Germinal centers within secondary nodules exhibit three zones:
- Dark zone: Here, B cells, called centroblasts, rapidly proliferate without possessing surface immunoglobulins (sIgs).
- Basal light zone: Centroblasts migrate here, acquire sIgs, switch their immunoglobulin class, and become centrocytes. These cells interact with antigen-bearing follicular dendritic cells, undergo hypermutation to enhance antibody production against the antigen, and those unable to produce the correct sIgs are directed into apoptosis and cleared by macrophages.
- Apical light zone: Centrocytes that survive this process enter this zone, where they differentiate into either B memory cells or plasma cells before exiting the secondary follicle.
Paracortex of Lymph Nodes:-
The paracortex is the region of the lymph node located between the cortex and the medulla. It mainly contains T cells and fibroblastic reticular cells and is crucial for thymus-dependent immune responses.
In the paracortex, there’s a high concentration of T cells, and it sits between the medulla and the cortex, which is rich in follicles. Antigen-presenting cells (APCs), such as Langerhans cells from the skin or dendritic cells from mucosal tissues, migrate to the paracortex to present their antigen-antibody complexes (epitope-MHC II) to T helper cells.

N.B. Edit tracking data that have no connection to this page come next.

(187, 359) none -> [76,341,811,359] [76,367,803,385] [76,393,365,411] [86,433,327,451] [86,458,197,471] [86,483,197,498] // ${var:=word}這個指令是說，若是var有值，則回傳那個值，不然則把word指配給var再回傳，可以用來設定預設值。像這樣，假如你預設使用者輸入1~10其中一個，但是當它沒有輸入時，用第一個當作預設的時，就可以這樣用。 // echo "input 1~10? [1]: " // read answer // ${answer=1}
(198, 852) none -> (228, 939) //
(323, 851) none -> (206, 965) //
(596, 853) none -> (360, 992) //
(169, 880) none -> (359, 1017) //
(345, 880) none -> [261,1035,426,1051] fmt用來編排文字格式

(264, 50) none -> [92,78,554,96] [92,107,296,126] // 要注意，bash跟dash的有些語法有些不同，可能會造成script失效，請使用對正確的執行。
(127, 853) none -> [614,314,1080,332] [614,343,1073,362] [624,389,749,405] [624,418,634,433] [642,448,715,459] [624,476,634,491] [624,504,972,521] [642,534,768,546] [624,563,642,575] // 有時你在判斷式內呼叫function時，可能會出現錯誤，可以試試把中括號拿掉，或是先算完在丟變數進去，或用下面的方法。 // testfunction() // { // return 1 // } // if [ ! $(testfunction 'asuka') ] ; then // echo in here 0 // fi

If T helper cells get activated, they multiply, expanding the paracortex’s width, which can even extend into the medulla. Newly formed T cells then move to the medullary sinuses, exit the lymph node, and head to areas with antigenic activity.

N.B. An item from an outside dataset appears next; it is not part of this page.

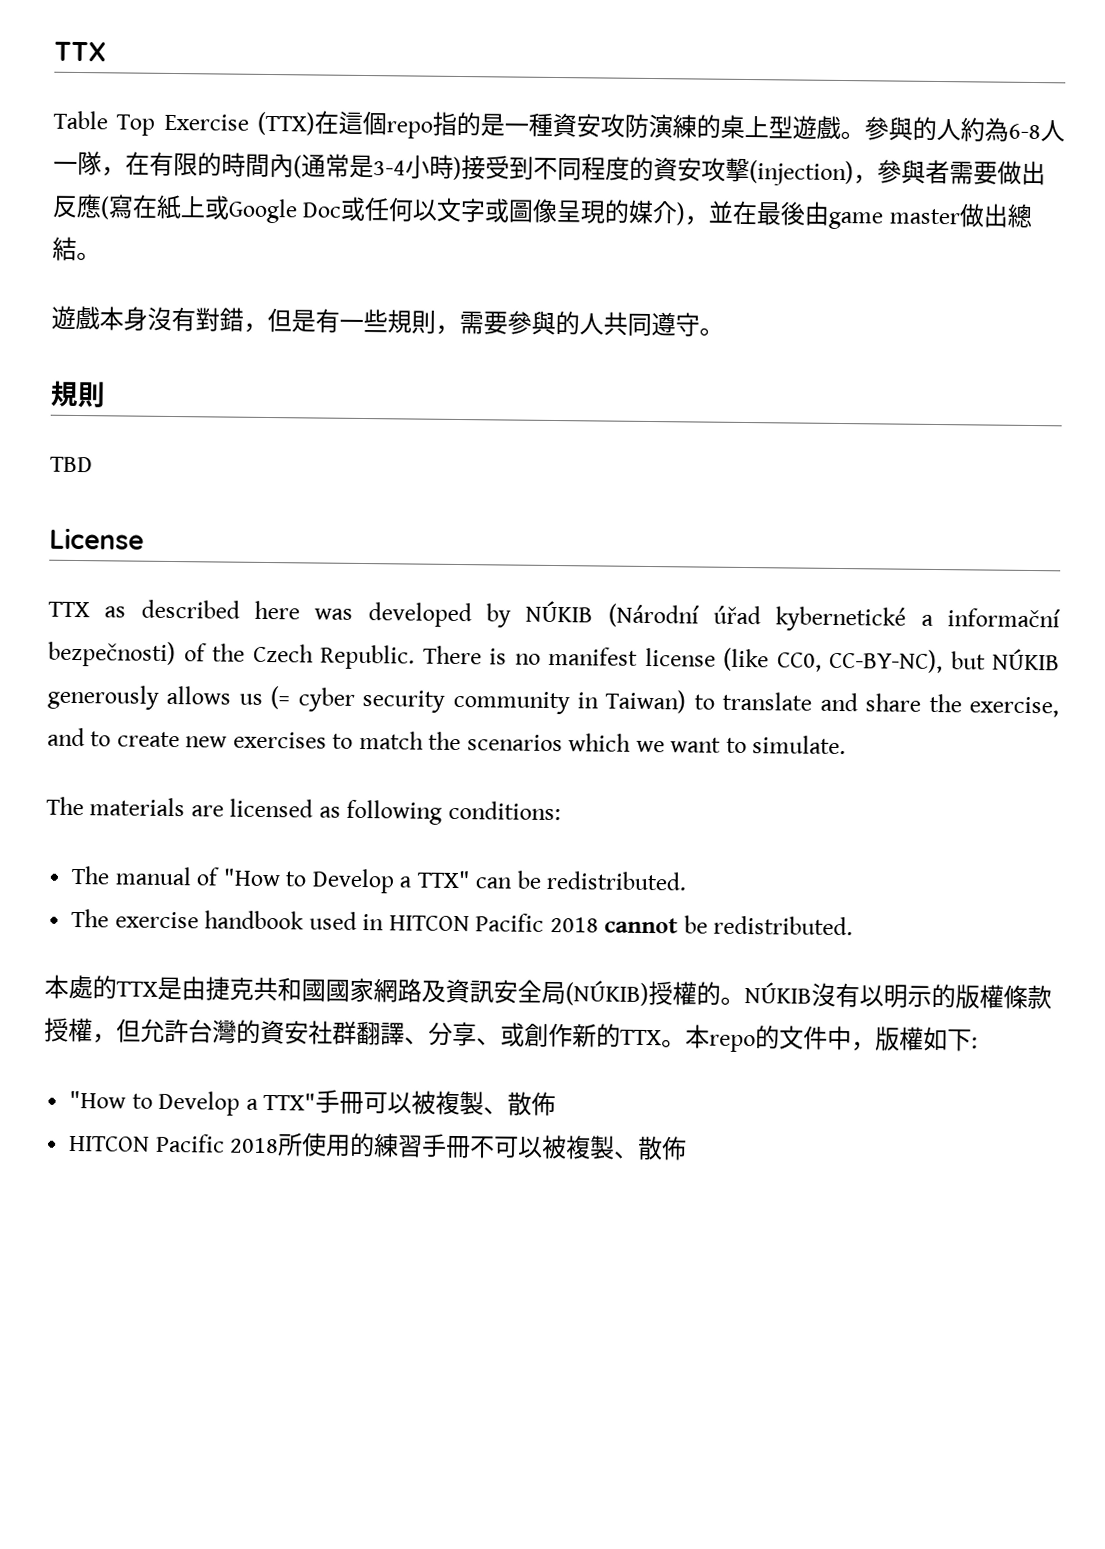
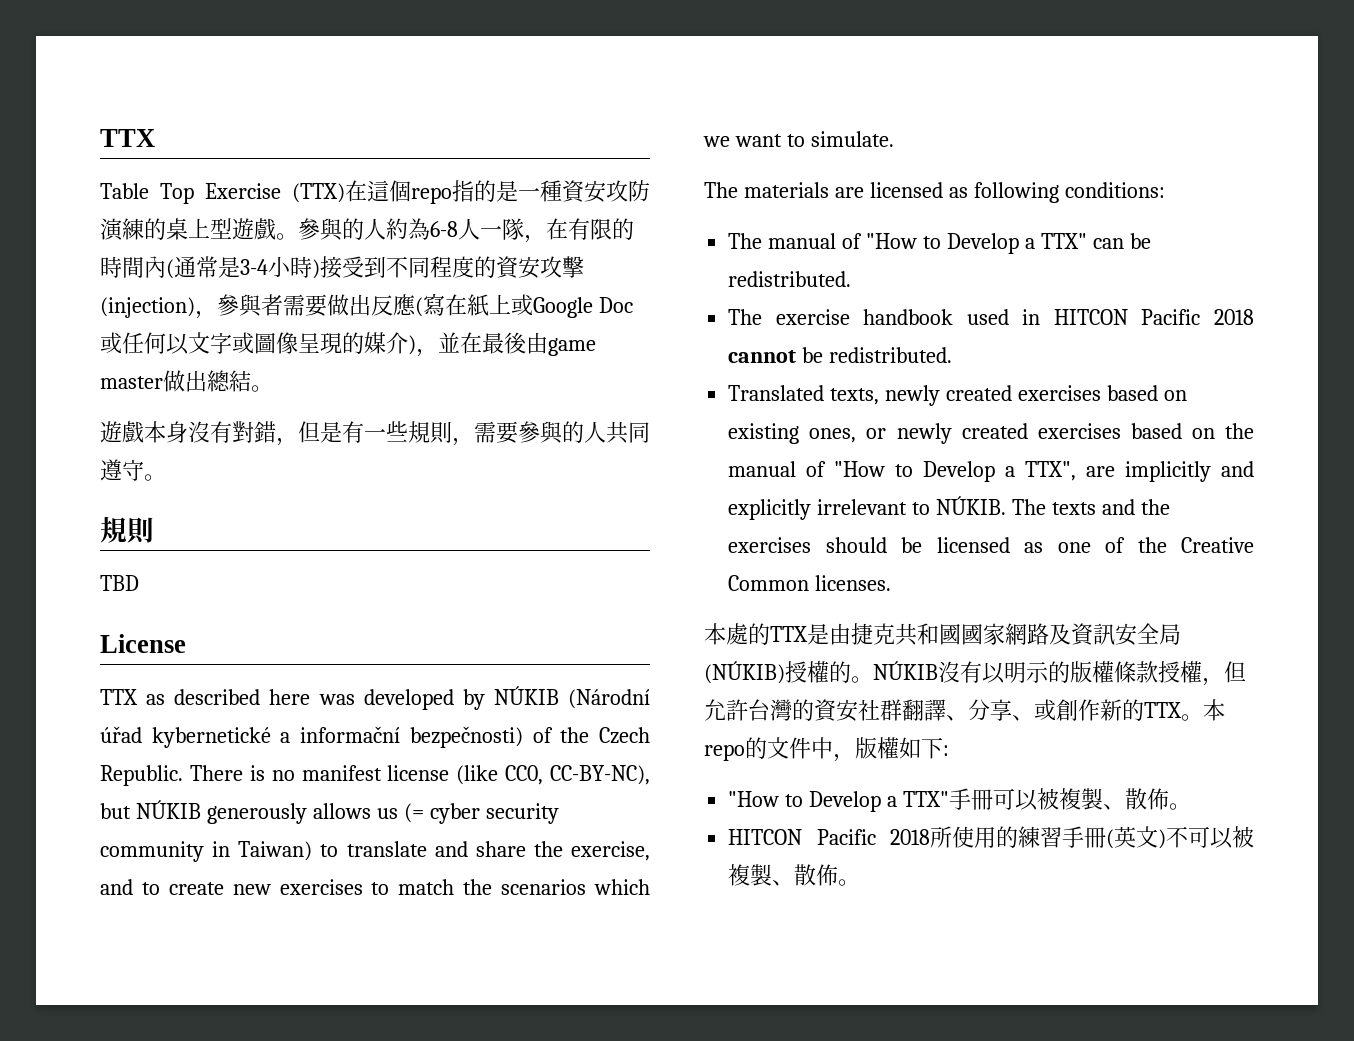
(854, 925) none -> [728,385,1187,406] [728,423,1254,444] [728,461,1254,482] [728,496,1170,520] [728,537,1254,553] [728,575,892,591] // Translated texts, newly created exercises based on existing ones, or newly created exercises based on the manual of "How to Develop a TTX", are implicitly and explicitly irrelevant to NÚKIB. The texts and the exercises should be licensed as one of the Creative Common licenses.
(557, 1104) none -> [1168,803,1191,810] 。
(472, 1147) none -> [1106,826,1166,849] (英文)
(688, 1148) none -> [838,879,861,886] 。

High endothelial venules (HEVs), which are postcapillary venules, are found in the paracortex. Lymphocytes leave the bloodstream by moving between the cuboidal cells that make up the unusual endothelium of HEVs and enter the lymph node’s tissue. B cells usually migrate to the outer cortex, while the majority of T cells remain in the paracortex.
Lymphocytes have selectins on their cell surfaces, which help them recognize the endothelial cells of HEVs and enable them to roll along the surface of these cells. When lymphocytes encounter additional signaling molecules on the endothelial cell surface, the selectins become activated, binding firmly to the endothelial cell and stopping the rolling motion. Through diapedesis, the lymphocyte then passes between the cuboidal endothelial cells, leaving the venule’s lumen and entering the lymph node’s parenchyma.

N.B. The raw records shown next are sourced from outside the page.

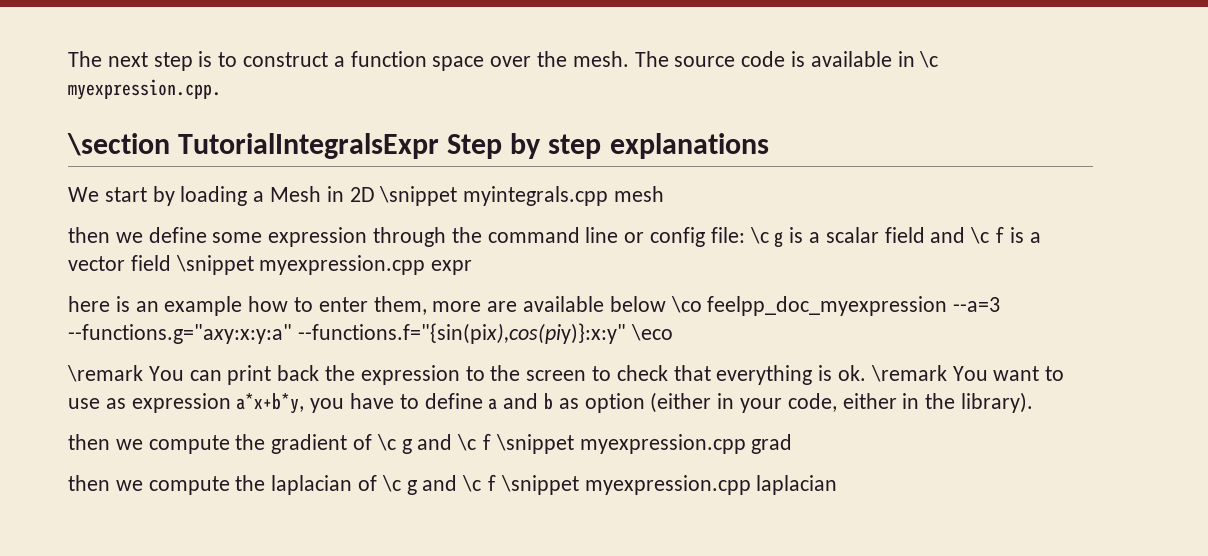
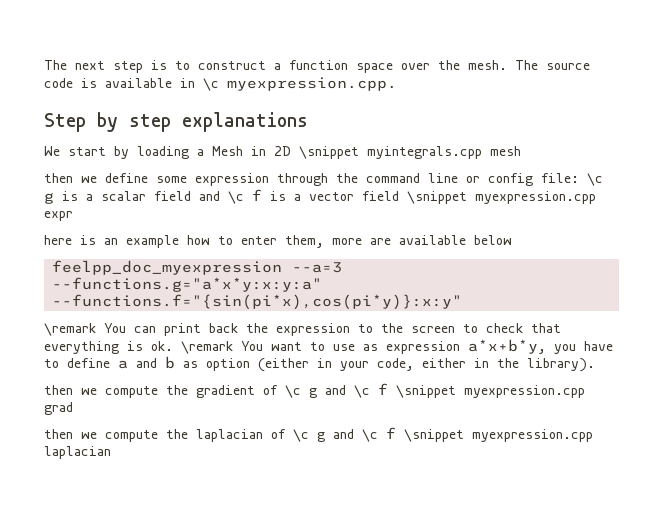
[67,133,440,159] \section TutorialIntegralsExpr -> (397, 84) none
[670,296,702,313] \co -> (512, 240) //
[68,323,673,344] --functions.g="axy:x:y:a" --functions.f="{sin(pix),cos(piy)}:x:y" \eco -> [52,277,323,292] [52,294,463,310] --functions.g="a*x*y:x:y:a" --functions.f="{sin(pi*x),cos(pi*y)}:x:y"

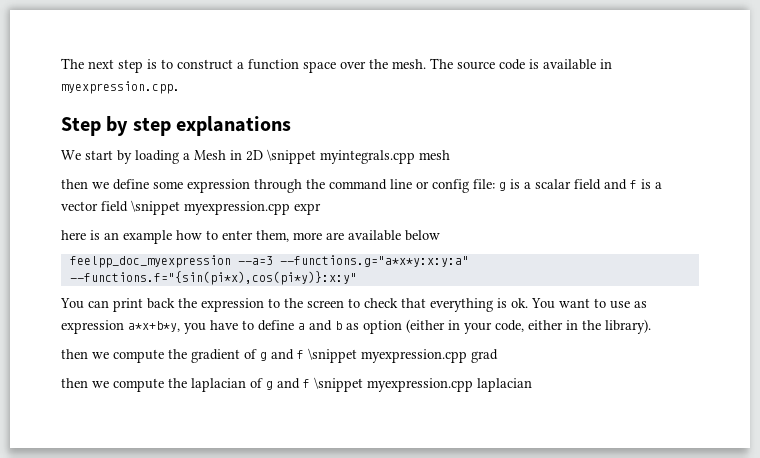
[203,78,219,91] \c -> (612, 64) none
[587,173,603,186] \c -> (495, 184) none
[228,191,244,204] \c -> (627, 184) none
[44,323,96,336] \remark -> (357, 278) none
[181,341,233,354] \remark -> (528, 303) none
[285,385,370,398] \c g and \c -> [260,349,294,361] g and
[293,429,378,442] \c g and \c -> [266,378,300,390] g and

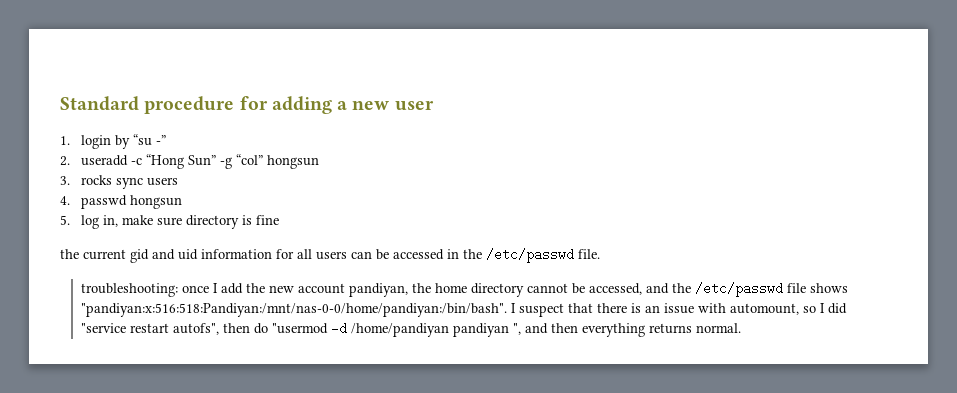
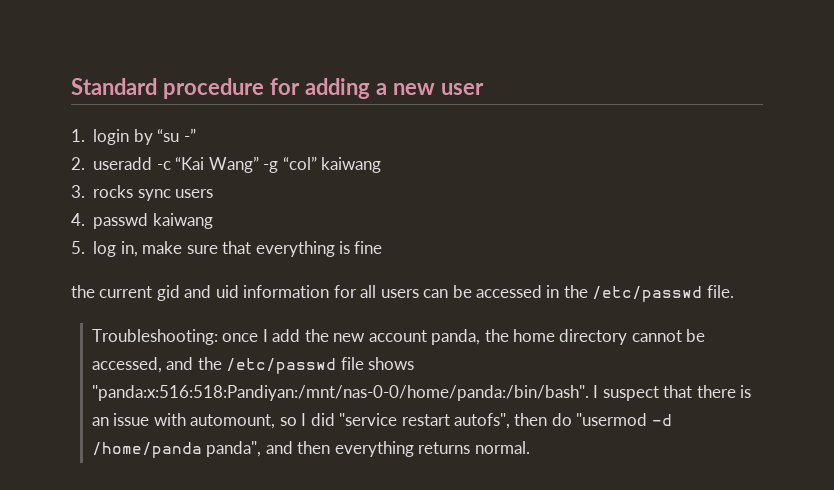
[146,154,217,169] “Hong Sun” -> [175,156,259,173] “Kai Wang”
[267,155,320,169] hongsun -> [320,157,381,173] kaiwang
[130,195,183,209] hongsun -> [152,213,213,229] kaiwang
[186,215,240,229] directory -> [222,241,335,257] that everything
[81,283,179,297] troubleshooting: -> [91,329,218,345] Troubleshooting:
[349,283,409,297] pandiyan, -> [431,329,481,345] panda,
[81,303,508,317] "pandiyan:x:516:518:Pandiyan:/mnt/nas-0-0/home/pandiyan:/bin/bash". -> [91,385,589,401] "panda:x:516:518:Pandiyan:/mnt/nas-0-0/home/panda:/bin/bash".
[351,323,522,337] /home/pandiyan pandiyan ", -> [91,441,262,458] /home/panda panda",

The medulla of Lymph Nodes:-
The medulla of the lymph node consists of large, winding lymph sinuses surrounded by clusters of lymphoid cells, forming structures called medullary cords.
Within the medullary cords, you’ll find a mix of lymphocytes, plasma cells, and macrophages, all interwoven with a network of reticular fibers and reticular cells. Lymphocytes migrate from the cortex and make their way into the medullary sinuses. From there, they enter the efferent lymphatic vessels, eventually leaving the lymph node.
Histological sections of the medulla also reveal the presence of trabeculae, which originate from the thickened capsule at the hilum. These trabeculae serve as conduits for blood vessels entering and exiting the lymph node.